Projeto “CNH + Acessível”, criado na Bahia, propõe reduzir custo da carteira de motorista em até 67%

Iniciativa do Sindauto Bahia simplifica etapas e sugere aulas online; proposta foi entregue à Senatran e pode valer para todo o país.

Foto: Divulgação Detran/PR

Um projeto desenvolvido na Bahia pode mudar o processo de obtenção da Carteira Nacional de Habilitação (CNH) em todo o país. Batizada de “CNH + Acessível”, a proposta foi criada pelo Sindicato das Autoescolas e Centros de Formação de Condutores da Bahia (Sindauto) e já está sendo analisada pela Secretaria Nacional de Trânsito (Senatran), vinculada ao Governo Federal.

A principal meta do programa é baratear o custo da habilitação em até 67% para motos (categoria A) e 65% para carros (categoria B). Para isso, o projeto sugere reduzir o processo de oito para cinco etapas, incluir aulas teóricas online e diminuir a carga horária presencial exigida atualmente.

De acordo com o presidente do Sindauto, Wellington Oliveira, o plano busca tornar o acesso à CNH mais democrático sem comprometer a segurança no trânsito. Ele explica que as autoescolas são regulamentadas pelos Detrans e precisam manter estrutura física, frota e profissionais contratados. “Queremos modernizar o processo e, ao mesmo tempo, proteger milhares de empregos que dependem desse setor”, afirmou.

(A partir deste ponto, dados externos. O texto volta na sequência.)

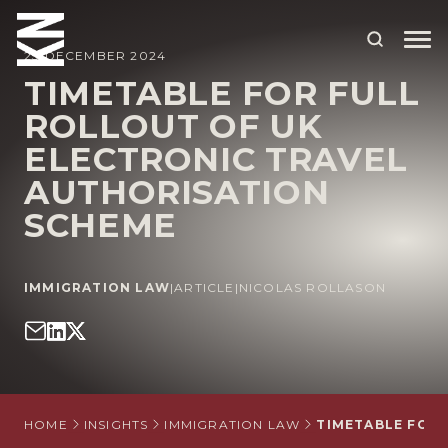
23 DECEMBER 2024
TIMETABLE FOR FULL
ROLLOUT OF UK
ABOUT US
ELECTRONIC TRAVEL
OUR PEOPLE
AUTHORISATION
OUR EXPERTISE
SCHEME
WHO WE HELP
IMMIGRATION LAW
|
ARTICLE
|
NICOLAS ROLLASON
SITUATIONS
INTERNATIONAL
OUR INSIGHTS
CAREERS
HOME
INSIGHTS
IMMIGRATION LAW
TIMETABLE FOR 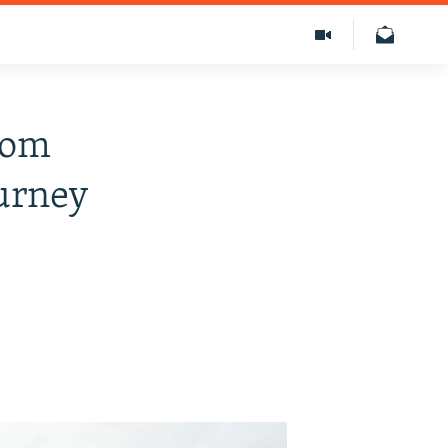
rom
urney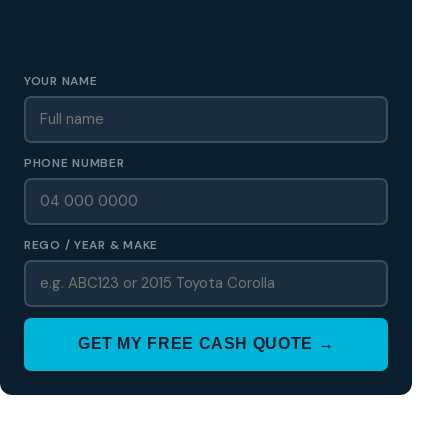
✅ No obligation • Callback in 60 seconds • All Wellington
Region
YOUR NAME
PHONE NUMBER
REGO / YEAR & MAKE
GET MY FREE CASH QUOTE →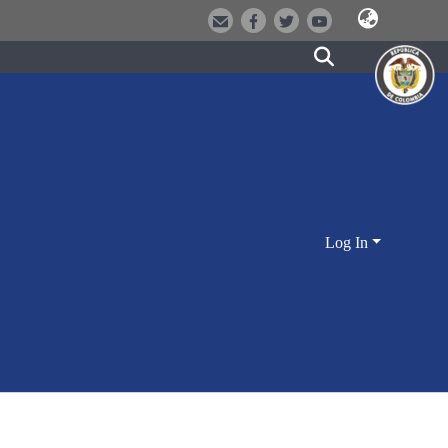
Log In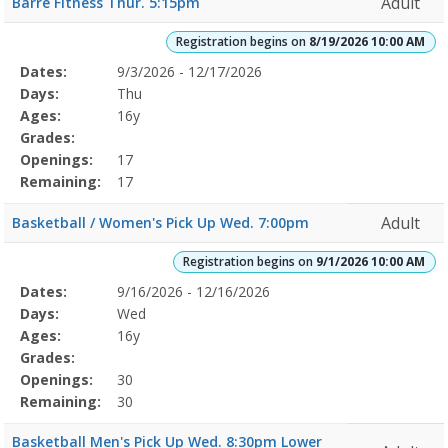
Adult
Barre Fitness Thur. 5:15pm
AMDates:Days:Ages:Grades:Openings:Remaining:8/19/2026
10:00
Registration begins on
8/19/2026 10:00 AM
AMDates:Days:Ages:Grades:Openings:Remaining:
Selected
Dates:
9/3/2026 - 12/17/2026
Date
Day
Age
Grade
Openings
Remaining
Action
Program
Days:
Thu
Details
Ages:
16y
Grades:
Openings:
17
Remaining:
17
Adult
Basketball / Women's Pick Up Wed. 7:00pm
Registration begins on
9/1/2026 10:00 AM
Selected
Dates:
9/16/2026 - 12/16/2026
Date
Day
Age
Grade
Openings
Remaining
Action
Program
Days:
Wed
Details
Ages:
16y
Grades:
Openings:
30
Remaining:
30
Basketball Men's Pick Up Wed. 8:30pm Lower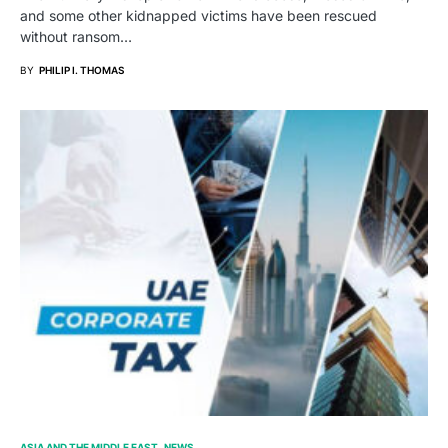
and some other kidnapped victims have been rescued
without ransom…
BY
PHILIP I. THOMAS
ASIA AND THE MIDDLE EAST
NEWS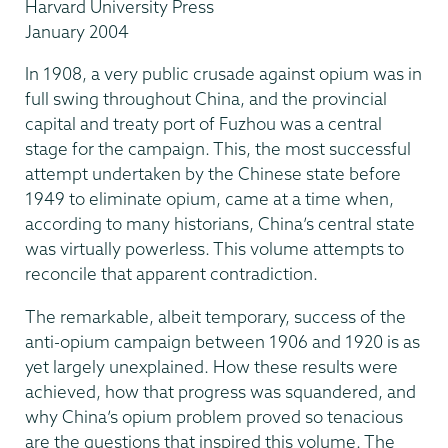
Harvard University Press
January 2004
In 1908, a very public crusade against opium was in
full swing throughout China, and the provincial
capital and treaty port of Fuzhou was a central
stage for the campaign. This, the most successful
attempt undertaken by the Chinese state before
1949 to eliminate opium, came at a time when,
according to many historians, China’s central state
was virtually powerless. This volume attempts to
reconcile that apparent contradiction.
The remarkable, albeit temporary, success of the
anti-opium campaign between 1906 and 1920 is as
yet largely unexplained. How these results were
achieved, how that progress was squandered, and
why China’s opium problem proved so tenacious
are the questions that inspired this volume. The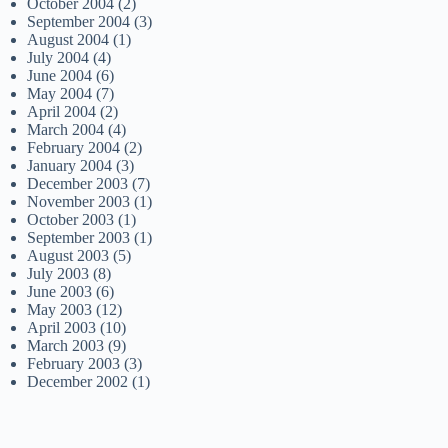
October 2004
(2)
September 2004
(3)
August 2004
(1)
July 2004
(4)
June 2004
(6)
May 2004
(7)
April 2004
(2)
March 2004
(4)
February 2004
(2)
January 2004
(3)
December 2003
(7)
November 2003
(1)
October 2003
(1)
September 2003
(1)
August 2003
(5)
July 2003
(8)
June 2003
(6)
May 2003
(12)
April 2003
(10)
March 2003
(9)
February 2003
(3)
December 2002
(1)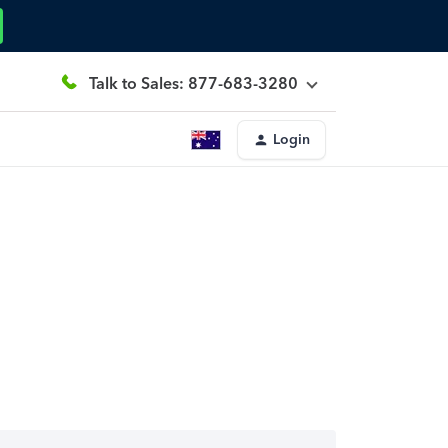
Talk to Sales: 877-683-3280
Login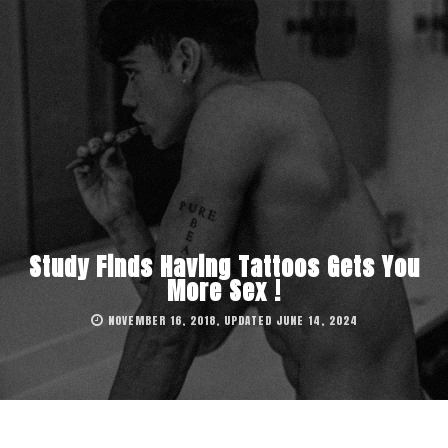
Study Finds Having Tattoos Gets You
More Sex !
NOVEMBER 16, 2018, UPDATED JUNE 14, 2024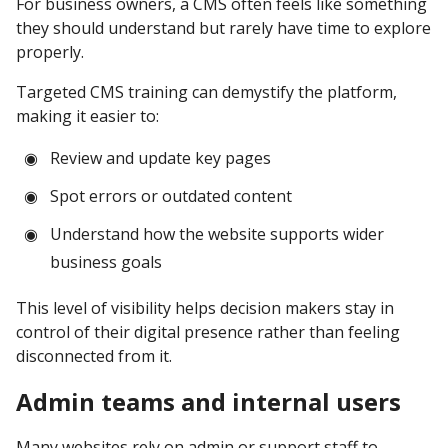
For business owners, a CMS often feels like something
they should understand but rarely have time to explore
properly.
Targeted CMS training can demystify the platform,
making it easier to:
Review and update key pages
Spot errors or outdated content
Understand how the website supports wider
business goals
This level of visibility helps decision makers stay in
control of their digital presence rather than feeling
disconnected from it.
Admin teams and internal users
Many websites rely on admin or support staff to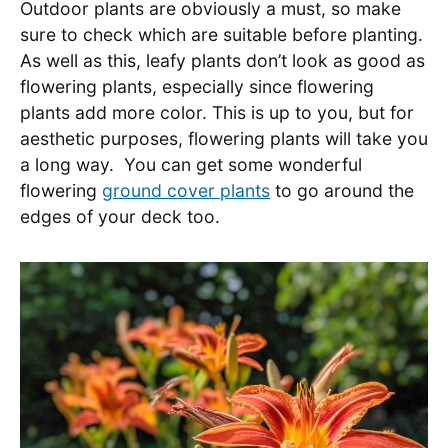
Outdoor plants are obviously a must, so make
sure to check which are suitable before planting.
As well as this, leafy plants don’t look as good as
flowering plants, especially since flowering
plants add more color. This is up to you, but for
aesthetic purposes, flowering plants will take you
a long way. You can get some wonderful
flowering
ground cover plants
to go around the
edges of your deck too.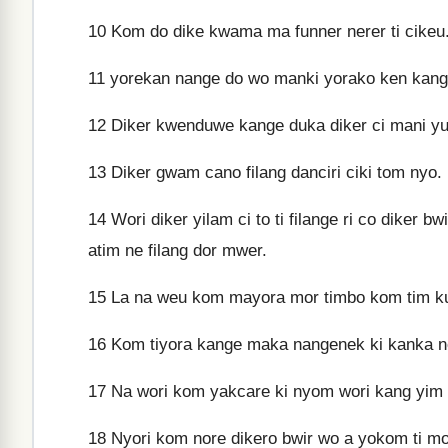
10
Kom do dike kwama ma funner nerer ti cikeu
11
yorekan nange do wo manki yorako ken kange
12
Diker kwenduwe kange duka diker ci mani y
13
Diker gwam cano filang danciri ciki tom nyo.
14
Wori diker yilam ci to ti filange ri co dike
atim ne filang dor mwer.
15
La na weu kom mayora mor timbo kom tim k
16
Kom tiyora kange maka nangenek ki kanka ne
17
Na wori kom yakcare ki nyom wori kang yim 
18
Nyori kom nore dikero bwir wo a yokom ti m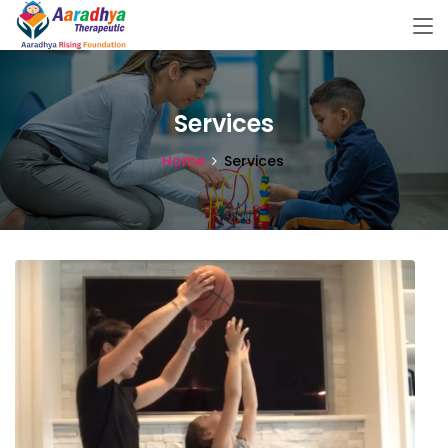
Services
Home
Services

Além da simplificação, o “CNH + Acessível” propõe que o Registro Nacional de Carteira de Habilitação (Renach) passe a ser emitido diretamente nas autoescolas, reduzindo o valor cobrado de R$ 300 para apenas R$ 9,90. Também está prevista a gratuidade dos exames médicos e psicológicos, a serem realizados pelo Sistema Único de Saúde (SUS) ou planos de saúde conveniados.

A discussão acontece em meio ao debate nacional sobre possíveis mudanças no Código de Trânsito Brasileiro (CTB), que incluem o fim da obrigatoriedade das aulas em autoescolas — medida criticada por profissionais do setor. Na última quinta-feira (23), instrutores e proprietários de autoescolas realizaram protestos em várias cidades do país, incluindo Salvador e Camaçari, pedindo que o governo mantenha as exigências atuais, mas adote medidas que tornem o processo menos burocrático e mais acessível.

Se aprovada, a proposta baiana pode servir de modelo para todo o Brasil, oferecendo uma alternativa que alia redução de custos, inclusão social e modernização do sistema de formação de condutores.